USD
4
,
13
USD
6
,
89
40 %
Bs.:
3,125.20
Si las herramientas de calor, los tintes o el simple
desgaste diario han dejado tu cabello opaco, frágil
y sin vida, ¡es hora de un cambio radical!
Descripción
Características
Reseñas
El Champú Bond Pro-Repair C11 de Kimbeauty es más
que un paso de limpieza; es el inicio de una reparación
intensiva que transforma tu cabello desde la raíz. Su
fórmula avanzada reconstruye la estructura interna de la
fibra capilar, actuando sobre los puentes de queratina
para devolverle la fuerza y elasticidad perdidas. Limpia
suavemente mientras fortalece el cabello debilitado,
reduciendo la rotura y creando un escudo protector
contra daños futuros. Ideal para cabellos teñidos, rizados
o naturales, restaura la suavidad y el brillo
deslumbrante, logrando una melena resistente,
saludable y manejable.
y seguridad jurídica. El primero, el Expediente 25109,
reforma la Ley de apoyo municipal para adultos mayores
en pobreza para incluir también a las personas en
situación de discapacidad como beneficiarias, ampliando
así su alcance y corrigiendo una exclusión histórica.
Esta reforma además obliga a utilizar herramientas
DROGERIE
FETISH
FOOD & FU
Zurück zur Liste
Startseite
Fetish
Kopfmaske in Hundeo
===============
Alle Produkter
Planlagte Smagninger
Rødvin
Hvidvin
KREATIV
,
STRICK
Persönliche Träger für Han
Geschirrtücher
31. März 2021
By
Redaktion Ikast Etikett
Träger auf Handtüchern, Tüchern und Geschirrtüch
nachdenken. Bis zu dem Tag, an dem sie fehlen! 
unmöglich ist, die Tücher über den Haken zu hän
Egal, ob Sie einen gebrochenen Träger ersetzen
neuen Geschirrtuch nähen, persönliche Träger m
===============
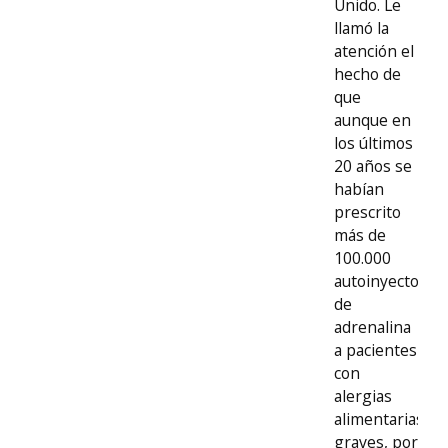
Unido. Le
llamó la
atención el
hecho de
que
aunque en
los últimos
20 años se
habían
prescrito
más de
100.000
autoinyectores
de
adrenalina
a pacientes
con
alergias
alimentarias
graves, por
===============
Look for the string "herramientas" in the listing above and copy every line holding it.

Solution:
Si las herramientas de calor, los tintes o el simple
Esta reforma además obliga a utilizar herramientas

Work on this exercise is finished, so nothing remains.